START Page extract

I think a Star Wars series could genuinely be good if it was done in the right way. You have a lot more time to actually flesh out characters, insead of being committed to building up this plot in just an couple hours. You have a whole series to expand on, and it doesn't need to be based around Anakin Skywalker. A series after the original trilogy could be good, showing the reformation of the Jedi council and the return of a new Sith. No Skywaker shit, just new, deeper characters.

As for Alien, I repeat the fact I think the mystery of the aliens existence is what makes them scary. Knowing where they came from makes them les mysterious and less threatening. I thinkt hey should go back to basics. and have a single alien. Make things real scary like the first film.


----------



## MFB (May 21, 2010)

In sticking with Triple-J's theme, I present to you all my feeling on this George Lucas matter (and can also be applied to the Alien prequel)


----------



## jkspawn (May 21, 2010)

As long as its Ridley Scott, theres a chance it could be good.

END Page extract
START Information shown

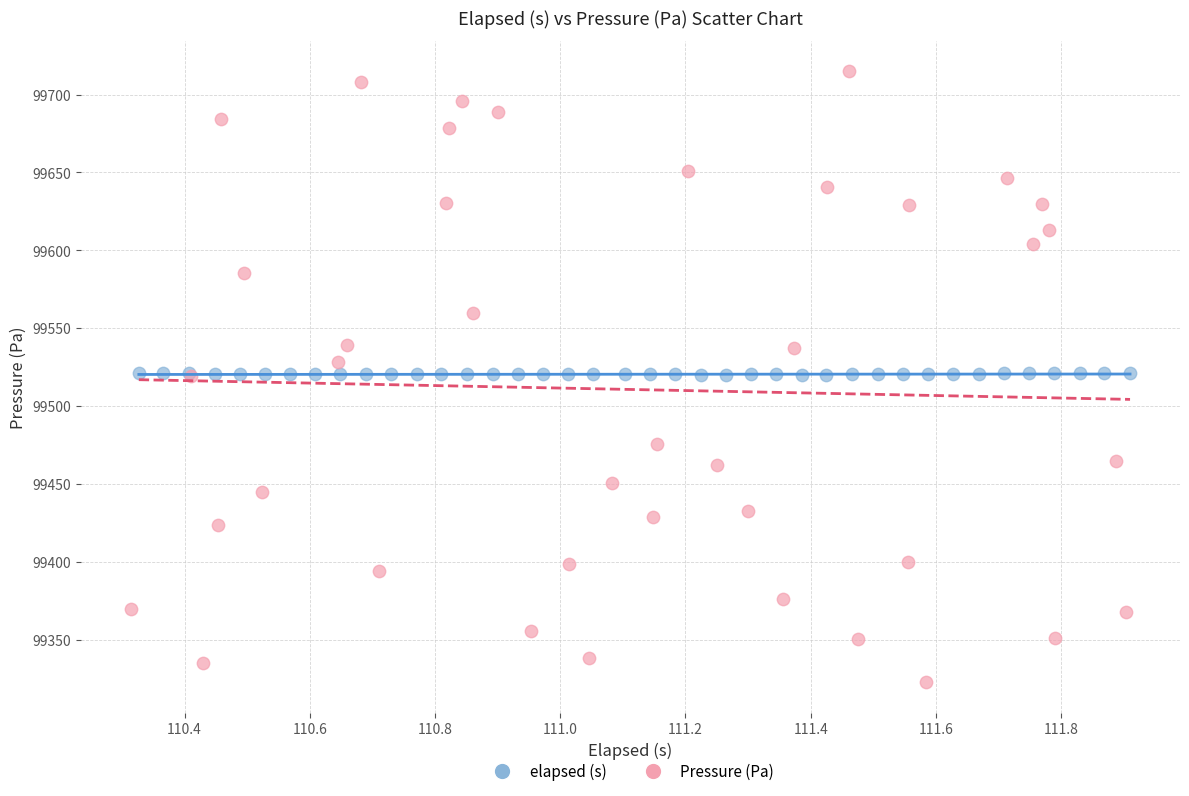

Which series reaches the minimum Y coordinate?

Pressure (Pa)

END Information shown

> **Required actions**
a) Answer these questions about the Star Wars and Alien forum thread:
(i) In the first post, which period should a Star Wars series cover?
(ii) How many aliens does the first post want the next Alien film to have?
(iii) According to jkspawn, what gives the film a chance of being good?
b) Can you update the part of the Star Wars and Alien forum thread that opens with the words "I think a Star" and closes with "MFB (May 21, 2010)", changing "Jedi council" to "Jedi order"?
c) How might the Star Wars and Alien forum thread go on? Write a continuation from the point where it stops.

> **Expected responses**
a)
(i) The time after the original trilogy.
(ii) A single alien.
(iii) Ridley Scott being involved.

b)
I think a Star Wars series could genuinely be good if it was done in the right way. You have a lot more time to actually flesh out characters, insead of being committed to building up this plot in just an couple hours. You have a whole series to expand on, and it doesn't need to be based around Anakin Skywalker. A series after the original trilogy could be good, showing the reformation of the Jedi order and the return of a new Sith. No Skywaker shit, just new, deeper characters.

As for Alien, I repeat the fact I think the mystery of the aliens existence is what makes them scary. Knowing where they came from makes them les mysterious and less threatening. I thinkt hey should go back to basics. and have a single alien. Make things real scary like the first film.


----------



## MFB (May 21, 2010)

c)
----------



## Vairocarnal (Jun 26, 2010)

Hopefully, this'll ACTUALLY cover/explain/show/illustrate HOW and WHY the predators decided to create the xenomorphs for their rite of passage. I mean, yeah it's in the comic books and the what-not but I WANT TO SEE IT!!!


----------



## iddqd (Jan 6, 2011)

Well i'm sceptical about 3D for an Alien movie. As far as i know, this technique does not work well with dark video - and can you image aliens hopping over green gras? I dont ;-)
But hey, Ridley Scott has proven himself as a genious producer in the first alien movie. If you remember, you didnt even see the alien for over an whole hour. Furthermore he'll join forces with H.R.Giger himself (and not stole his ideas this time). Thats why I'm really looking forward that this will be an outstanding movie.

Btw - Scott tried to get Leonardo Dicaprio as main character who refused because he's filming with Clint Eastwood right now.
As female actress Noomie Rapace is rumored (known as the punk girl from the Stieg Larsson film adaptions).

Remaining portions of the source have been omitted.